最初からある程度こちらに気に入ってもらいたいという下心もあったのだろう。
「ですが、毎年の取引と言っても、どうやってそれを行うつもりなのでしょうか、アルス・バルカ殿?」
「どうするつもりというのは、どういうことですか、ブライアン殿?」
「いえ、少し気になったことです。バルカの生地であれば保存に気をつければ取引しやすい品であると言えると思います。ですが、その生地と取引の形でそちらにお渡しする品、特に食料関係ですな。それらは短期間で傷む可能性が高いものばかりです。それらをどうやって遠距離にあるバルカと取引しようとお考えでしょうか?」
「そこは少し思案のしどころですね。基本は保存食として日持ちする状態で取引に出していただければと思います。さらにできればリシャールの街に続く道も整備させていただきたい。リシャールの街には転送魔法陣があり、そこから北へと瞬時に移動できるようになっています。それを利用するのがいいかと思っています」
「なるほど。そういえば、ライン川で我らと戦った後、フォンターナの街に戻ると言って移動していましたな。私はその転送魔法陣を利用したことがないので本当にそれほどの遠距離を移動できるのかと思ってしまいますが、わかりました。我がスルト領と旧聖都、現リシャールの街への街道を整備することに致しましょう」
「ありがとうございます。あとはできれば他にも商業路があったほうがいいかもしれませんね。現段階ではなんとも言えませんが、できればライン川に港も作りたいですね。そうすれば、あの大きな川を移動してバルカ領の中でもアーバレスト地区へとたどり着くことができるので」
「ライン川ですか。あの川はたしかに大きく広く深いうえに長い川であるため、商業に利用できるかもしれません。が、いくつもの領地を越えて流れているのでいろいろとややこしいですよ?」
「領地問題が川の上でもある、ということですか。確かにそれは厄介そうですね。ま、これはいずれそうなればいいな、くらいの話です。今はとりあえずリシャールの街との街道整備が先決ですね。まだしばらくの間はバルカ軍はここを離れられないので、バルカ軍からも人を出しましょう。ちゃちゃっと道を整備してしまいましょうか」
「よろしいのですか? 軍を道路の整備に使うことになるのですよ?」
「かまいませんよ。もともと、うちはそういう仕事をすることも多いですしね。美味しいお肉を定期的に食べるためにはそれくらいの労力は問題ないですよ」
いかんな。
どうやら俺は思った以上にここらの食べ物が気に入ってしまったようだ。
食欲に突き動かされているような気がする。
だが、まあいいか。
どうせ、しばらくここにいるのであれば自分の利益になることをやってしまおう。
それに、リシャールの街との街道をバルカ軍がしっかりと整備をすることで、スルト家がこの地でいかに重要視されているかを示すことにもつながる。
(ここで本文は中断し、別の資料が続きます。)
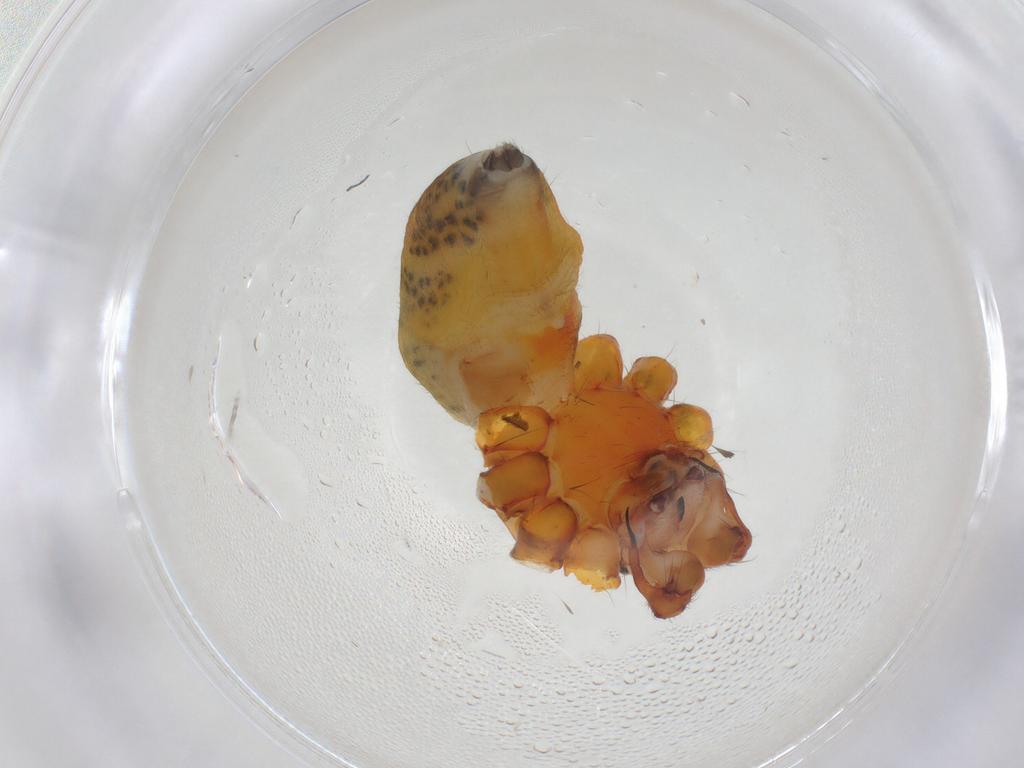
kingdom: Animalia
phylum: Arthropoda
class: Arachnida
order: Araneae
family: Pholcidae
こうして、俺はラインザッツ領南部を切り取りつつも、そこで得た食料を安定的にバルカへと送ることができるように動脈路となる道路を作る仕事に着手することになった。
特に俺がこのスルト領でたびたび焼き肉パーティーを楽しんでいたからだろうか。
いつしか、焼肉街道などと呼ばれることになるスルトとリシャールの街をつなぐきれいで移動しやすい道が超特急で作られることになったのだった。